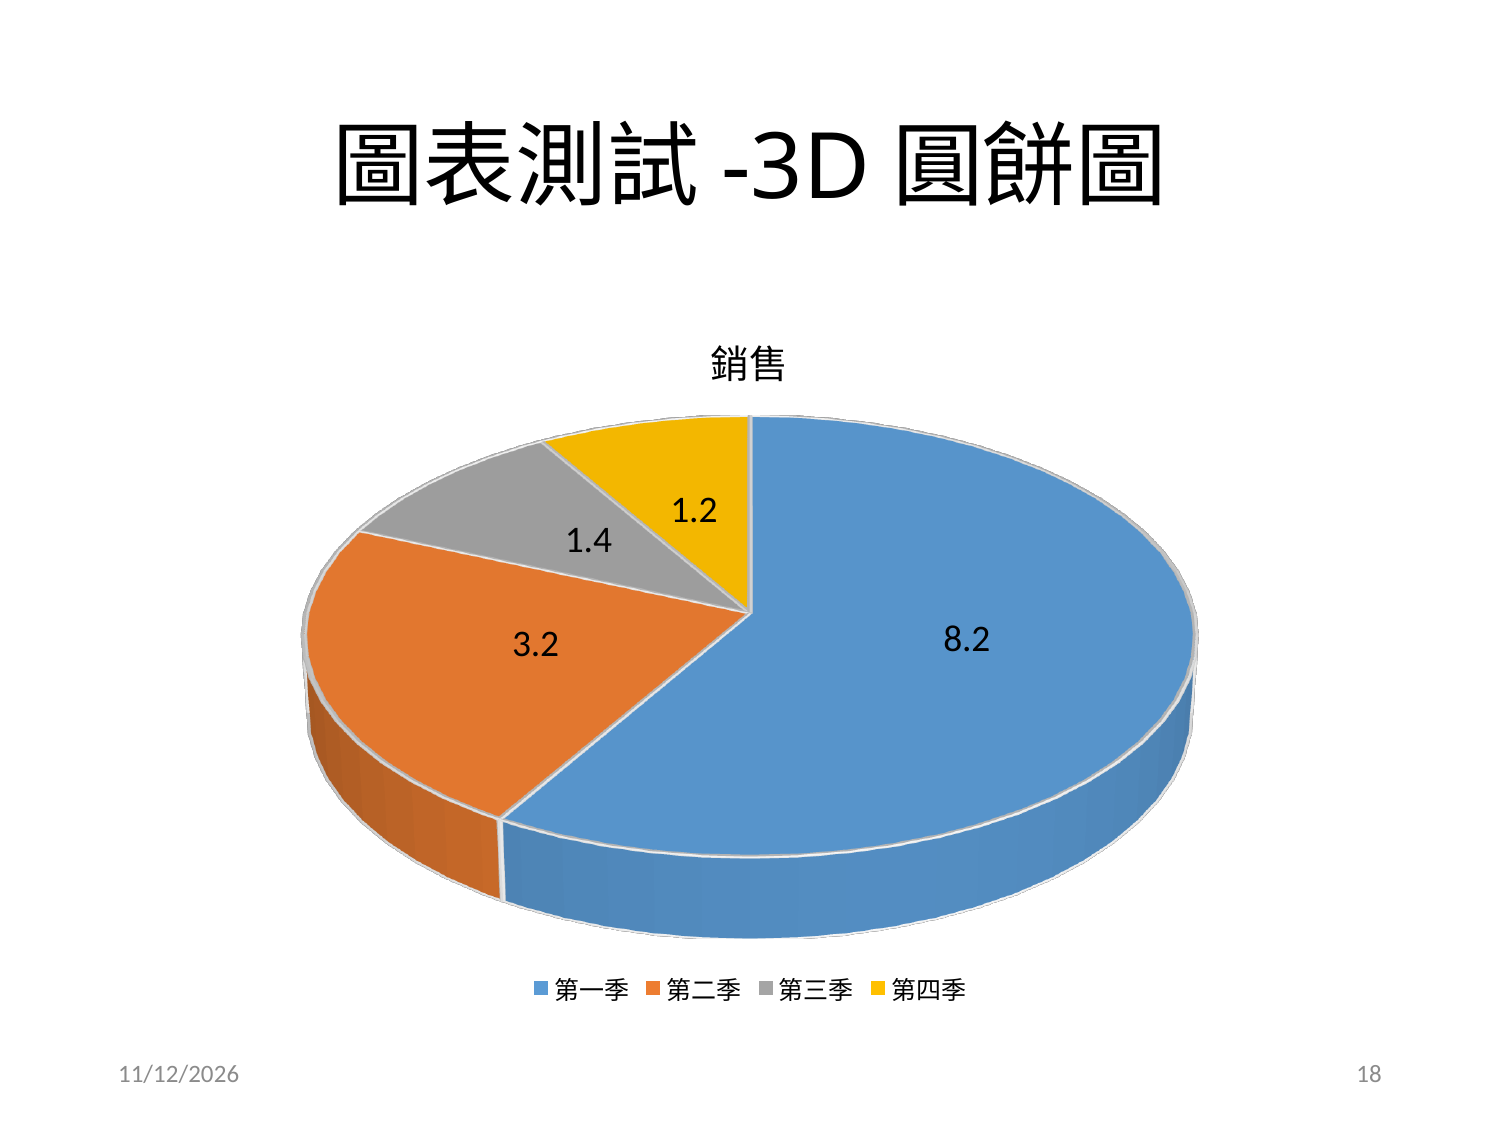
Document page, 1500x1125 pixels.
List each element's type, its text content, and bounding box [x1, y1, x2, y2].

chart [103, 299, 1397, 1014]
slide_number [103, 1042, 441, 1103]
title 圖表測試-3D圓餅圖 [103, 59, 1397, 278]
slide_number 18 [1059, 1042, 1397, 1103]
==
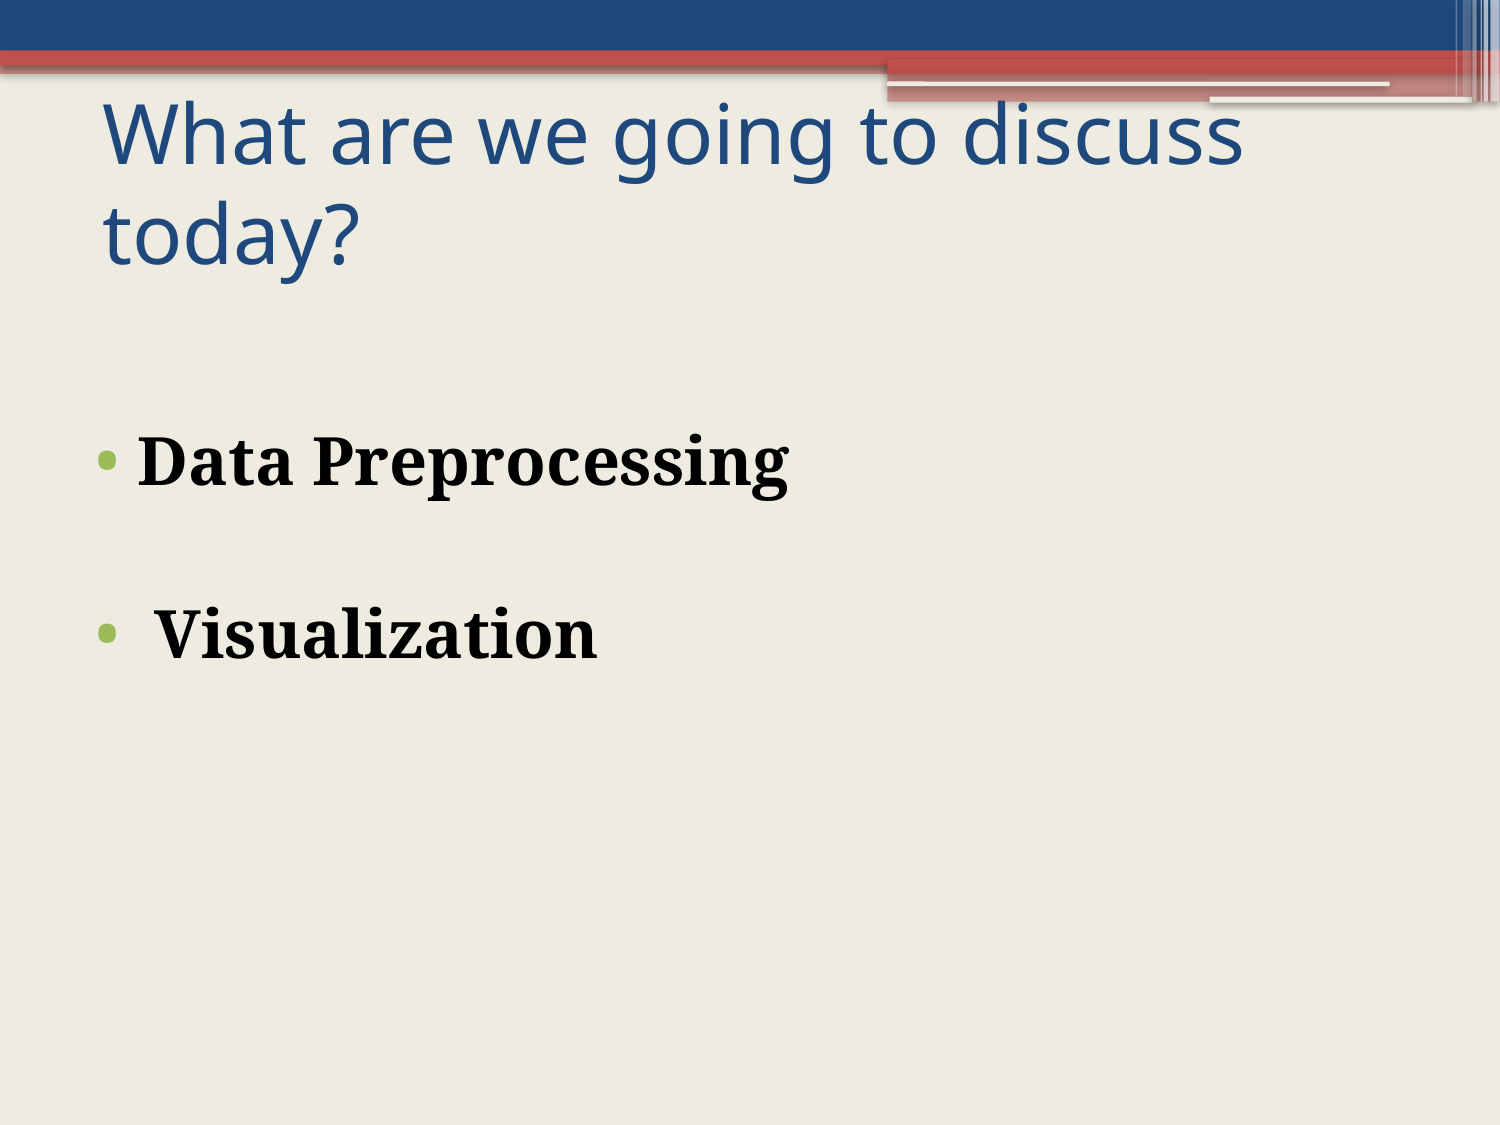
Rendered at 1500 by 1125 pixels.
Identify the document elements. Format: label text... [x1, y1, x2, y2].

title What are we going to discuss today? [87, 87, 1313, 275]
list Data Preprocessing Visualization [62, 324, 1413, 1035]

Try it
When the entries above show the word "pixels" in a line, copy that line out.

Expected output
Document page, 1500x1125 pixels.
Rendered at 1500 by 1125 pixels.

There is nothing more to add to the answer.